This year’s conference, in downtown Montreal, was filled with great talks on a wide range of topics, from the future of the book, to the future of the library space, to the future of plastic fabrication.
Hugh McGuire, founder of LibriVox.org, said “Books are of the Web” during his session “Keeping Books Open.” McGuire shared his view of books in the future and touched upon what I also see as a clear indication of what the future entails for us with the iPad, Kindle, and other tablet based devices becoming omnipresent in our everyday lives the physical format of the book will change. There are many of us who will always grab that paperback book with a familiar smell from the cheap newsprint paper, however, for future generations, in this case I look to my children, the physical book will be much different. Our next generation may very well favor the e-book over the print book. We’ve already seen this happen in the music world. Radiohead, one of my favorite bands, began selling their music exclusively as digital downloads a few years back before releasing the physical medium. Today, artists are releasing one-off tracks that can be purchased before the entire album is complete. Apple has begun transforming the textbook with their iPad device to make textbooks more of an interactive app rather than a linear and quite expensive physical monstrosity.

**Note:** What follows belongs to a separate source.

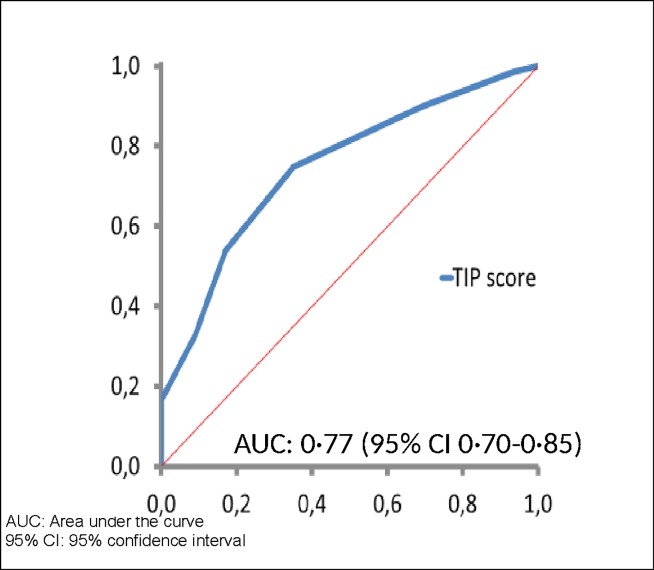
ROC curve derived from the MEGA study.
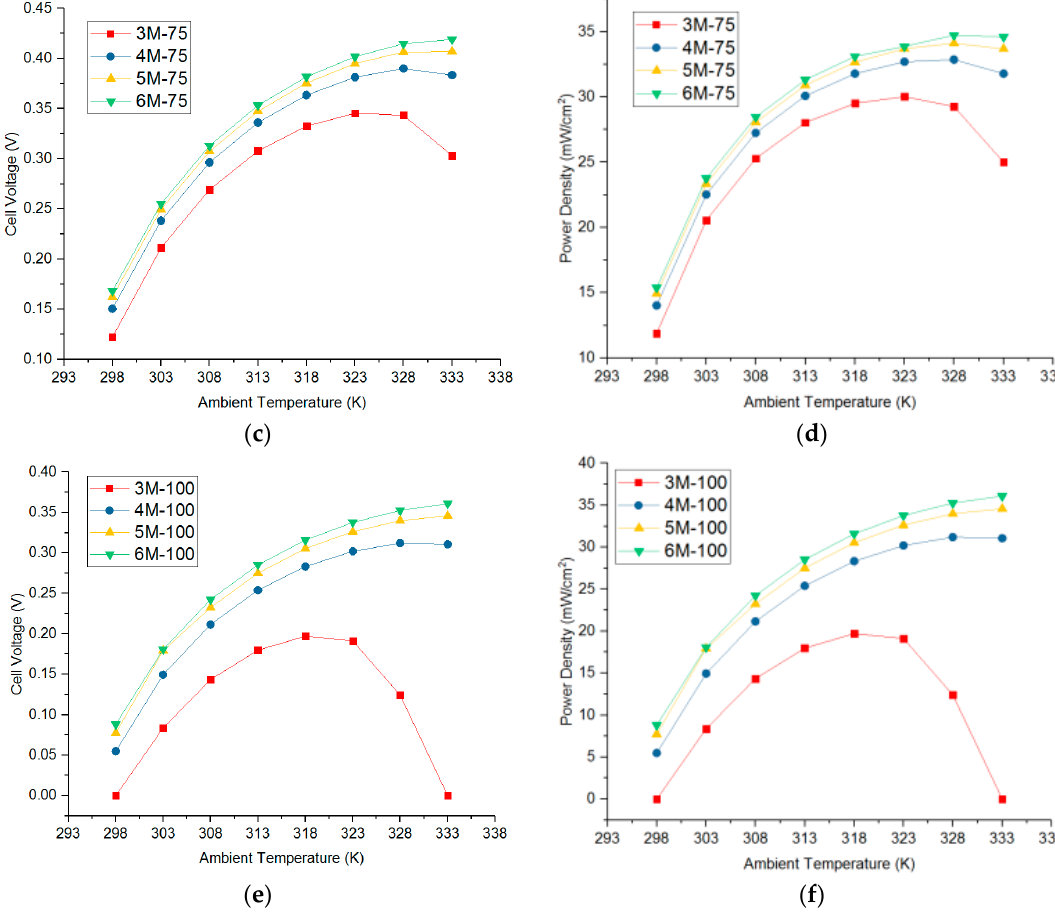
Figure 4. Relationship between output voltage (OV) and power density (PD) and ambient temperature (AT) under different current densities . ( a ) Relationship between AT and OV at 50 mA/cm 2 . ( b ) Relationship between AT and PD at 50 mA/cm 2 . ( c ) Relationship between AT and OV at 75 mA/cm 2 . ( d ) Relationship between AT and PD at 75 mA/cm 2 . ( e ) Relationship between AT and OV at 100 mA/cm 2 . ( f ) Relationship between AT and PD at 100 mA/cm 2 .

McGuire’s revolutionary talk was spot on with discussion of the values and reasons why the book, as we know it today, will be much different as the web evolves.
The complete LibriVox.org collection of over 5,500 audio books is coming soon to the Summon service.
I think everyone in the room had a great deal of fun with Alistair Croll’s talk, “Big Data, Answers and Civil Rights.” While his talk was fun in nature there were some significant takeaways with respect to understanding the value of analyzing big data, which is anecdotal and data driven, and to get confirmation, which is based solely on data. If you have ever done a usability study, you know users tend to stop and think much more about what they are doing with when someone isn’t standing over their shoulder. The only true way to understand how your library, its tools and services, are used is to analyze the big data - sources such as catalog and web site query logs, circulation logs, gate counts, reference appointments, etc. This data is important to product managers such as myself because we must have confirmation on how users work with and use our products in order to make the right decision about how to improve the user experience or functionality.
Another session that hit on a very important and popular topic - linked data – was Lisa Goddard’s, “Adventures in Linked Data: Building a Connected Research Environment.” This was one of the best primers of the value of linked data in academia I’ve heard to date. The most beneficial principle I took away from this session was about the value in creating unique identifiers for everything in our everyday world. For example, creating a unique identifier for buildings so they can be uniquely referenced in architectural research. The sky is still the limit with this technology and we will have many new concepts in development with linked data that will come to fruition in the future.
Overall, I was thoroughly impressed by the caliber and the quality of the presentations at this years Access conference. I’d like to thank the conference organizers for framing this year’s conference and pulling it all together.